Parachuted-in chief executive faces difficult task in achieving underwriting profitability
Swiftcover racked up a £10.7m loss last year, presenting its new French boss Yves Masson (pictured) with another challenge in turning around the embattled business.
The 2011 loss, revealed in the accounts of Swiftcover Insurance Services, is a big fall from the £291,000 profit posted in 2010.
The firm sells and markets policies underwritten by AXA UK, taking a commission for its services, and made a gross profit of £52m (2010: £48m).
But it was pushed into the red by rising distribution costs of £29.3m (2010: £22.1m) and administrative expenses of £36m (2010: £25m) as it chased growth.
Swiftcover’s gross written premium rose 54% to £478.1m (2010: £308.6m) while policies grew to 1.2 million (2010: 829,377).
The loss at Swiftcover Insurance Services would not necessarily be a concern to AXA top brass if it was placing profitable business.
But AXA UK’s direct motor business, largely made up of Swiftcover business, had to cleanse its book. AXA UK as a whole reported a 2011 private motor combined ratio of 121%, 15 points off the market average.
An AXA UK spokesman said: “Swiftcover Insurance Services is operated in effect as a services company which houses certain costs associated with the running of both our direct businesses. It is not the same as, and does not reflect, the profitability of the insurance business of Swiftcover, which is reported as part of the established financial calendar.”
AXA UK also suffered a management overhaul as big names including personal lines chief executive Steve Hardy and underwriting director Craig Staniland headed for the door.
Masson has been parachuted in as chief executive of personal direct and partnerships to stabilise the business. He faces a difficult task in achieving underwriting profitablity.

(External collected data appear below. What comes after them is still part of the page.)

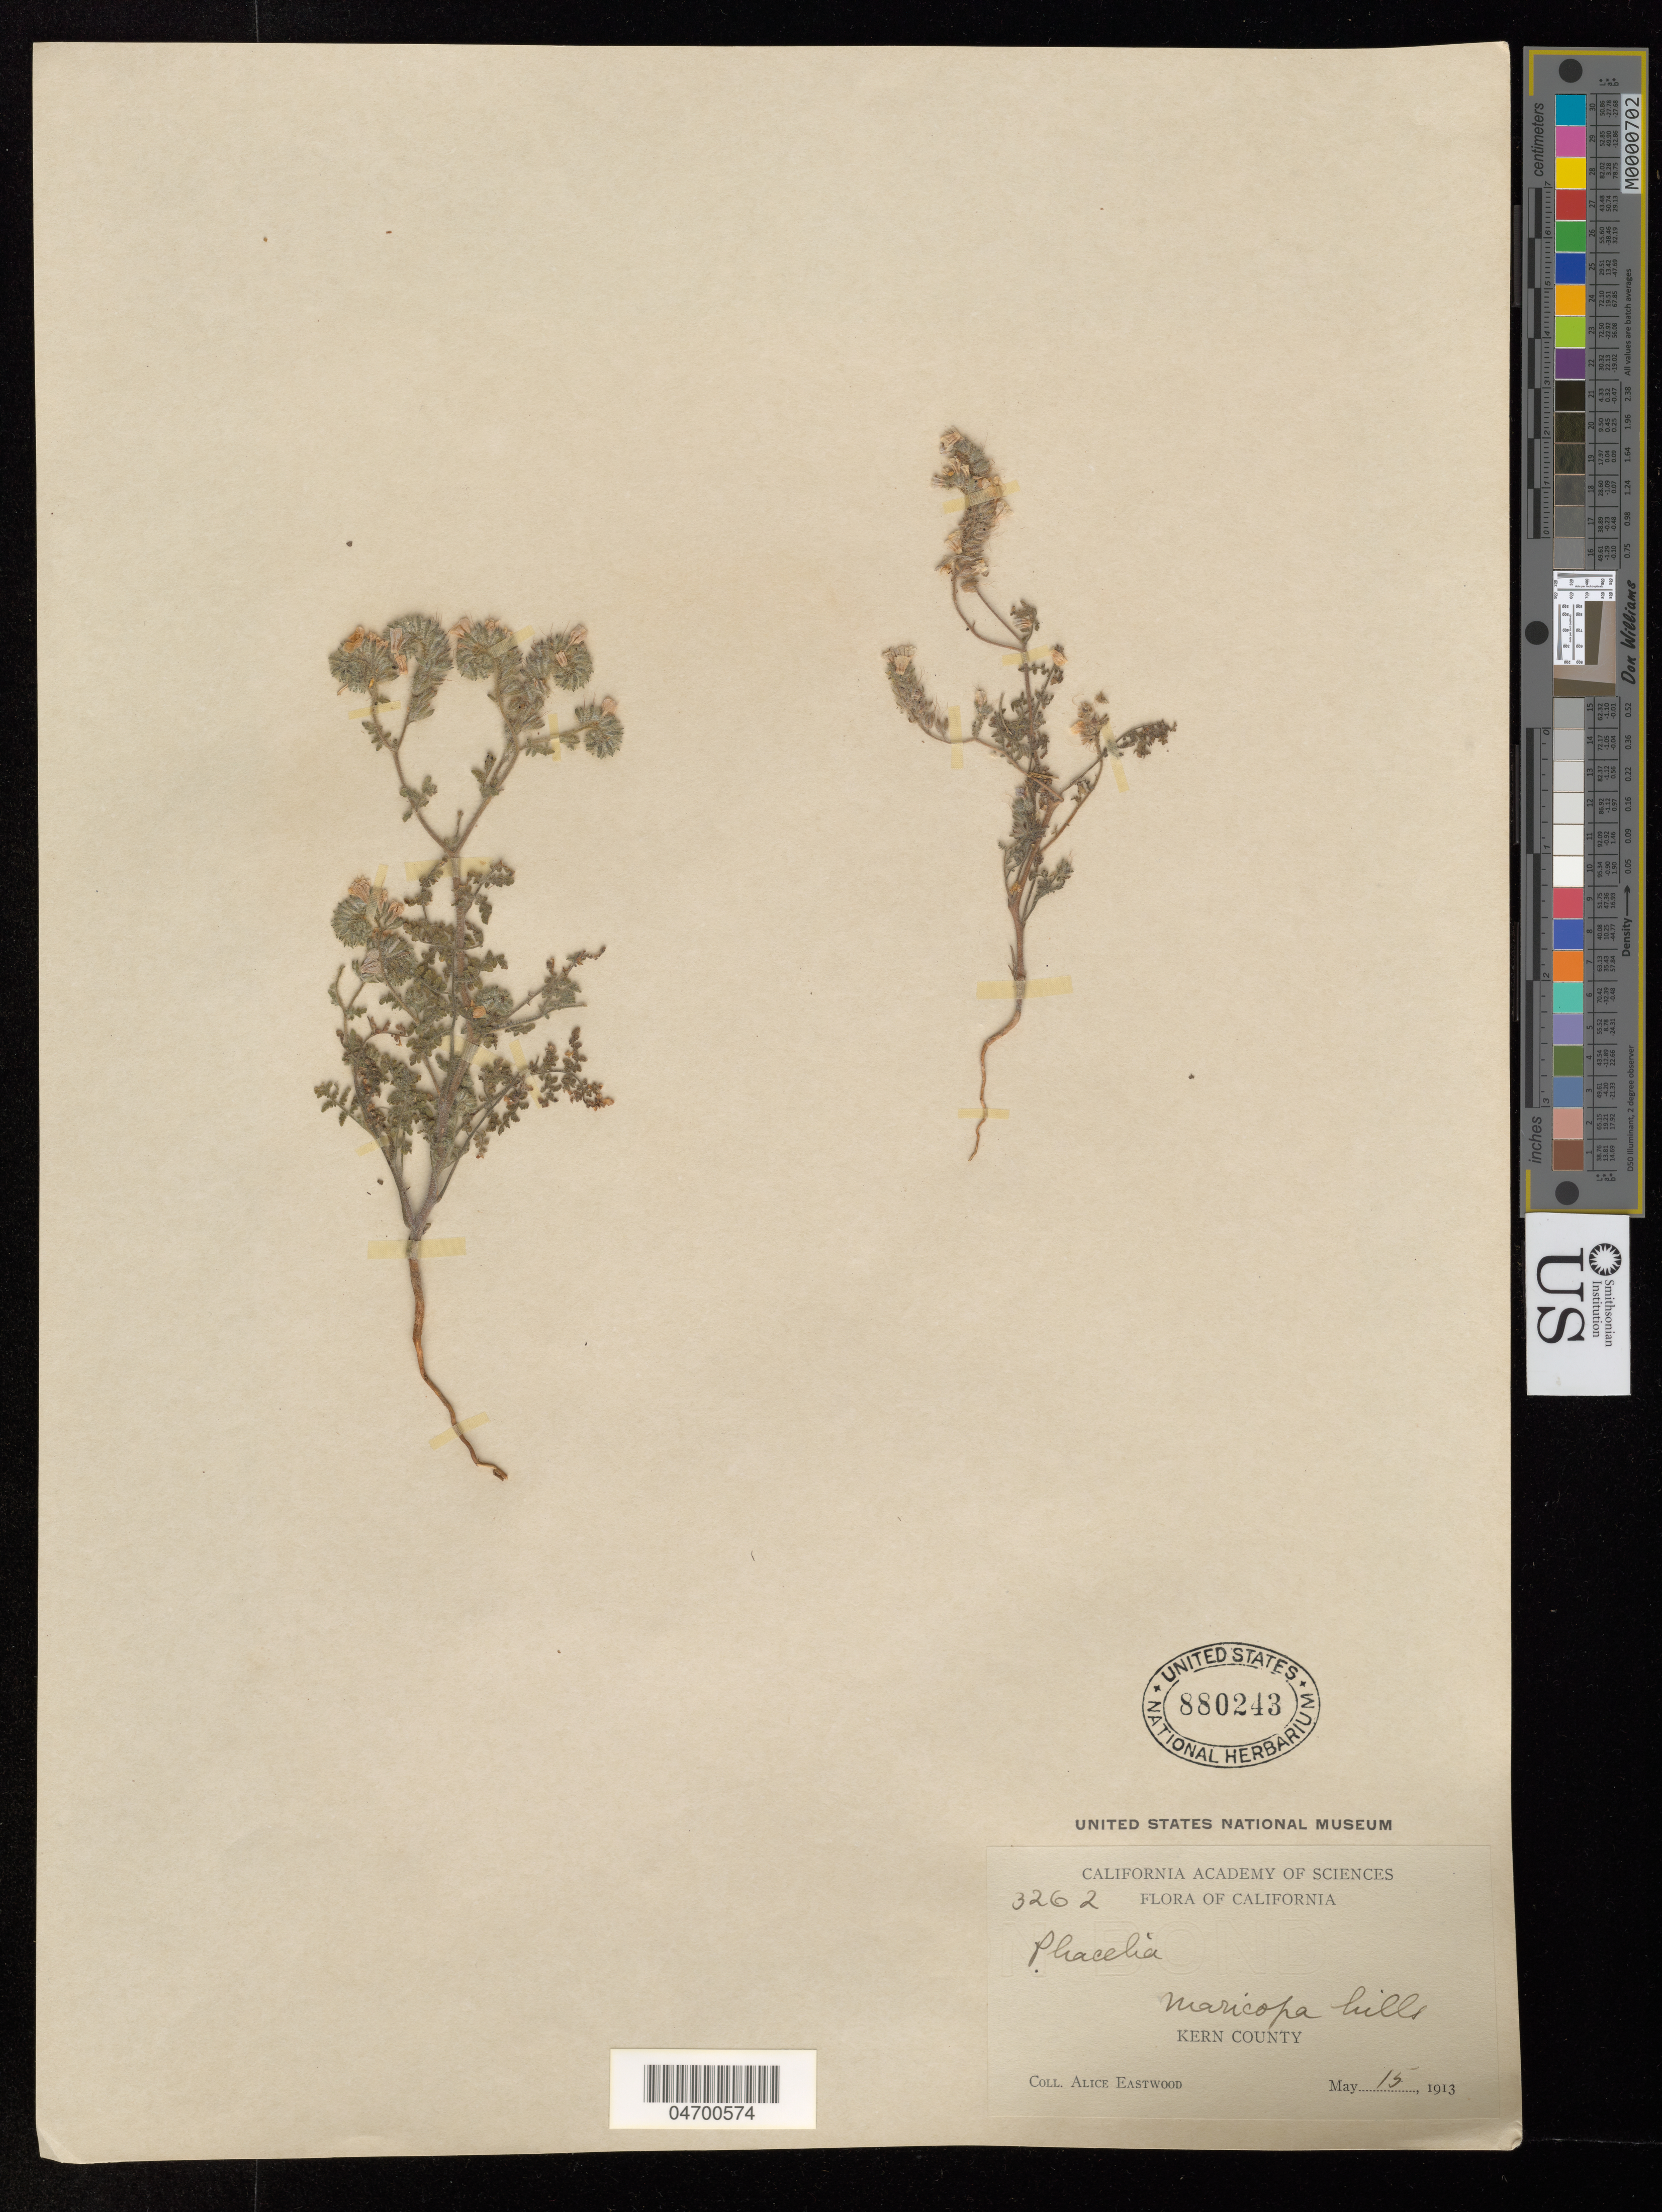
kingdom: Plantae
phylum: Tracheophyta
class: Magnoliopsida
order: Boraginales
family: Hydrophyllaceae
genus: Phacelia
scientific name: Phacelia sp.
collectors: A. Eastwood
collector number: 3262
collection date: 1913-05-15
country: United States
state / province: California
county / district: Kern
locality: Maricopa hills. Kern County.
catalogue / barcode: US 880243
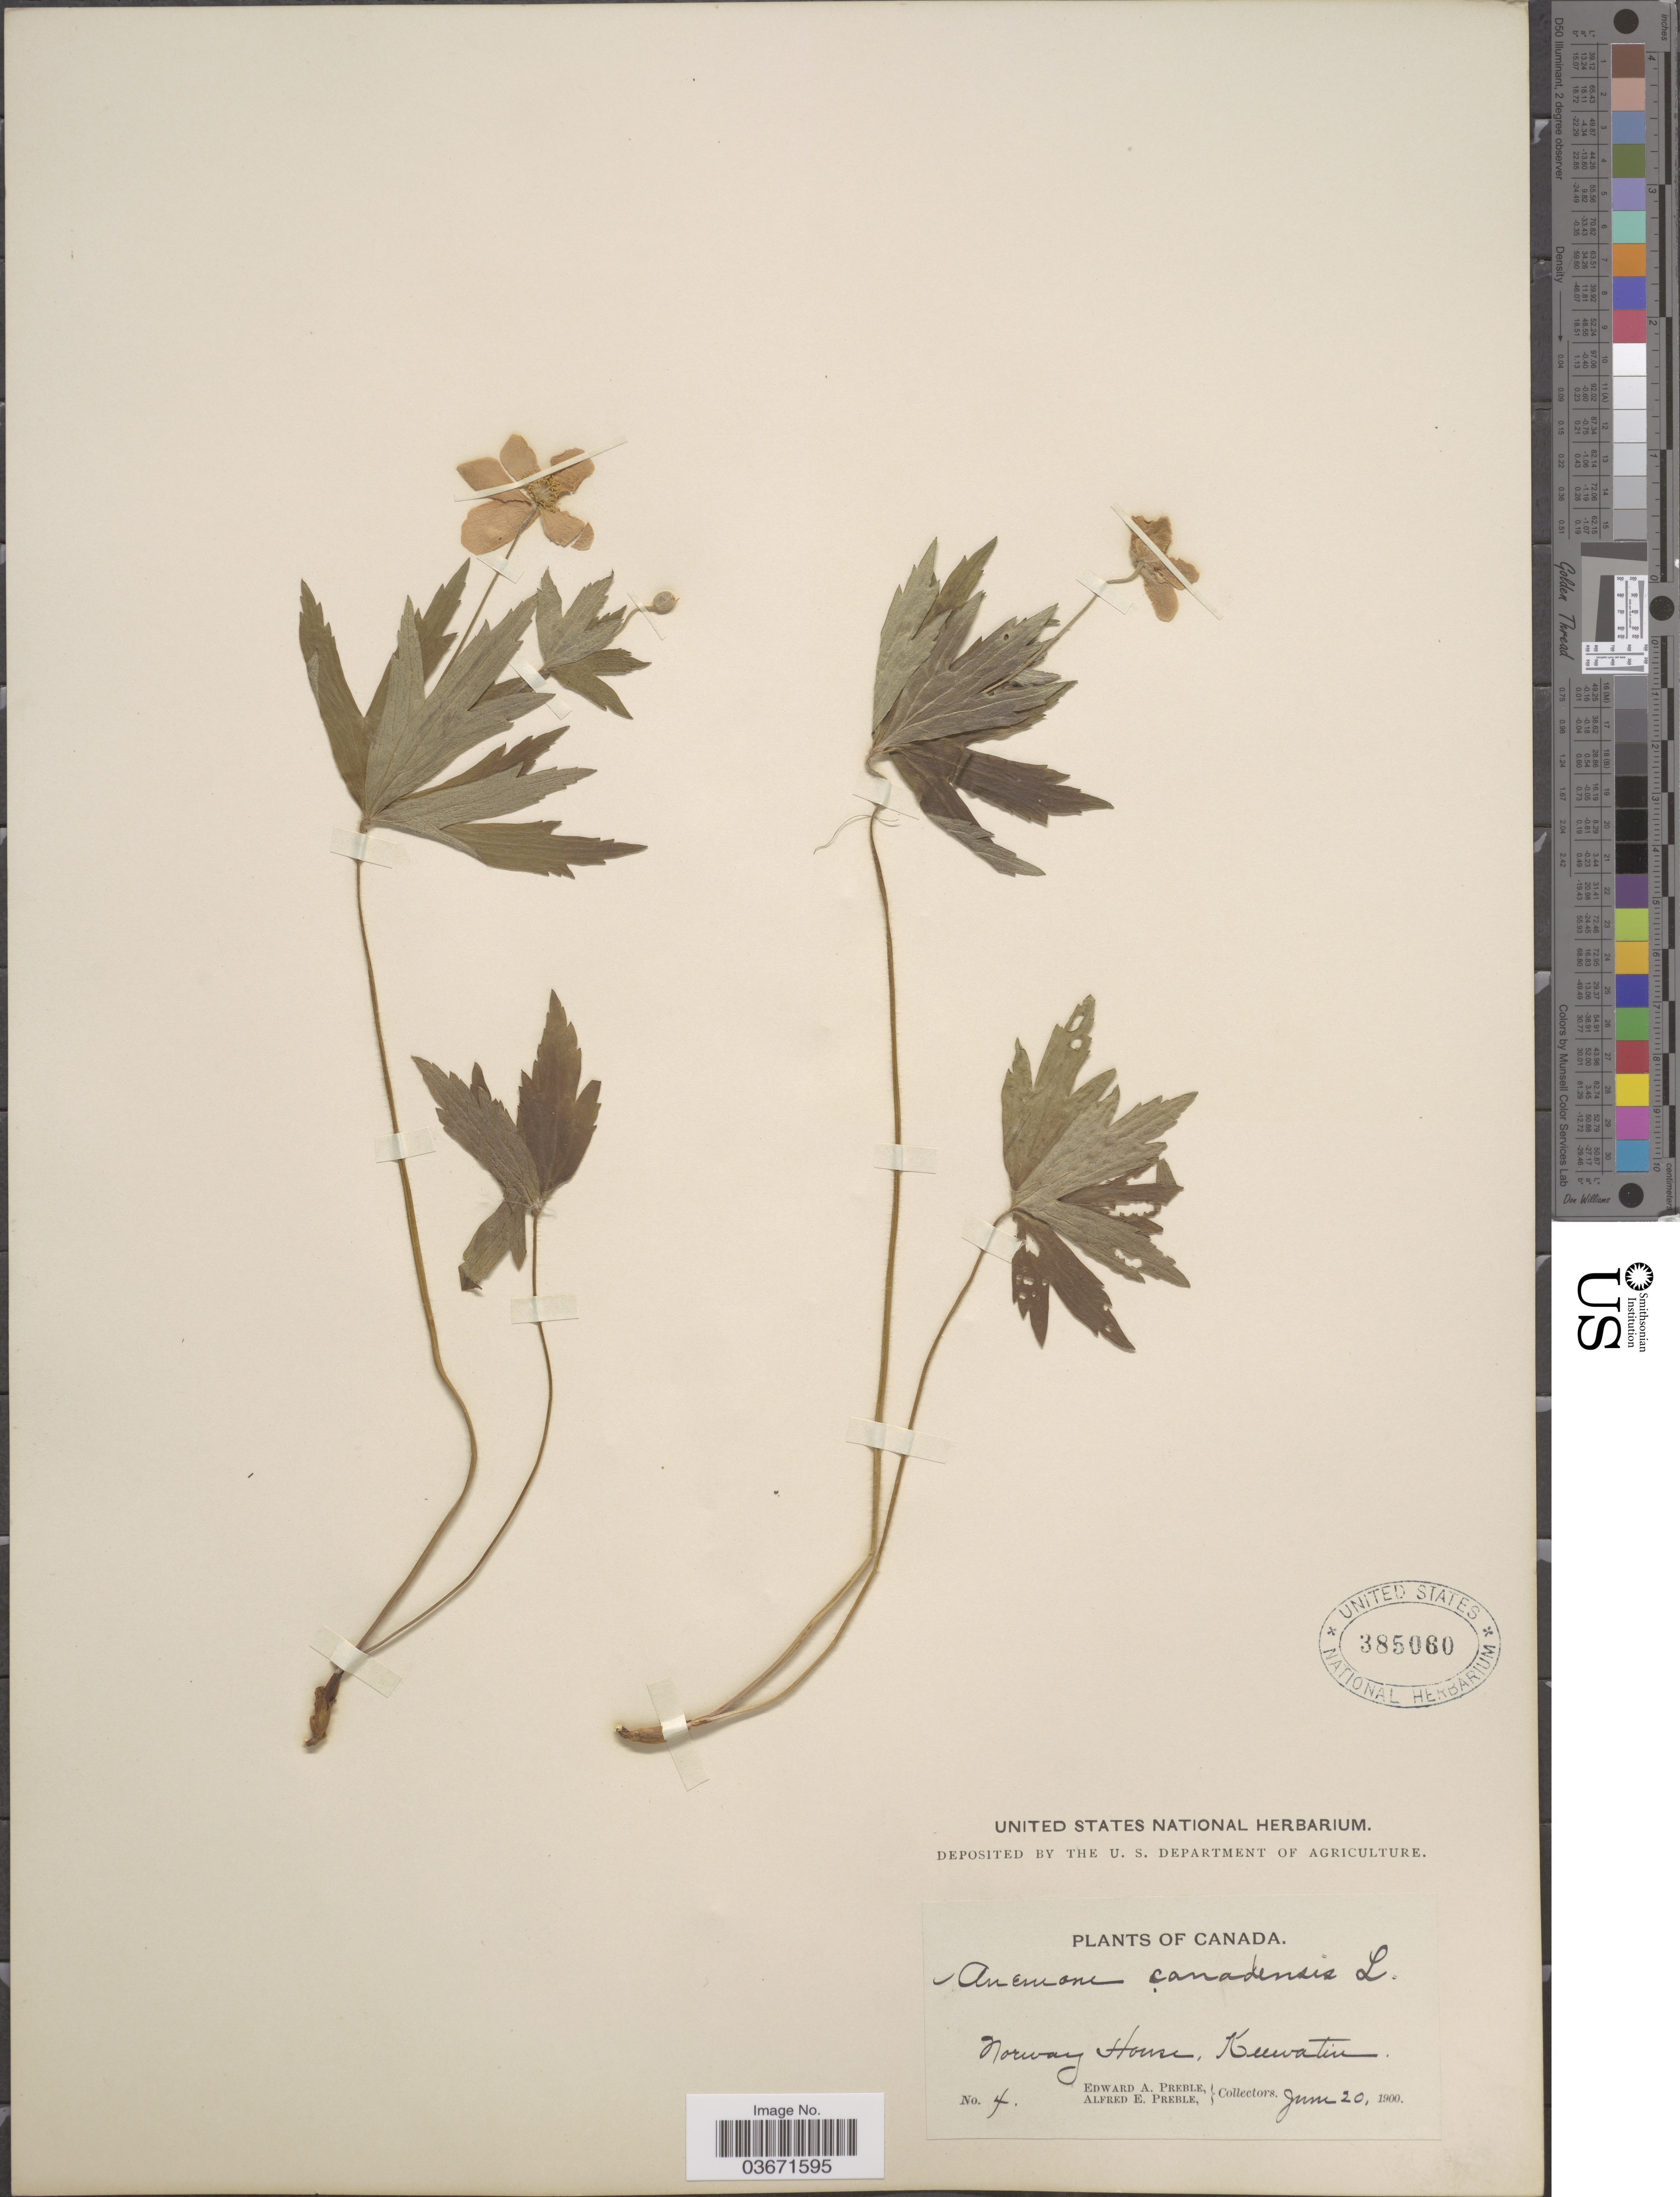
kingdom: Plantae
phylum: Tracheophyta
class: Magnoliopsida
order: Ranunculales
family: Ranunculaceae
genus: Anemone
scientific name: Anemone canadensis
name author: L.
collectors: E. Preble & A. Preble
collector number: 4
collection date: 1900-06-20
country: Canada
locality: Norway House, Keewatin.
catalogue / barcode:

AXA’s direct motor arm failed to perform when industry-wide rates were hiked 30% between 2010 and 2011, and is attempting a turnaround as premium rises level off.
But Masson’s boss, AXA UK chief executive Paul Evans, is confident AXA is on track. At half-year results in August, he described the profitability of AXA’s direct motor business, and Swiftcover in particular, as “disappointing in recent years”.
But he added: “Actions were taken over the first quarter of 2012 to improve the risk profile of the direct motor portfolio, which temporarily depressed both new business and renewal retention levels as the changes were applied.”
We say …
● Yves Masson (pictured) has a wealth of experience dealing with motor in France, but the UK is one of the most competitive markets in the world. He’ll have to be a fast learner.
● Swiftcover was growing its business aggressively in the UK, and with such a poor combined ratio, you have to question its pricing and risk seletion in recent years. But if it can clear its prior years’ claims, the insurer can get back to profitablity.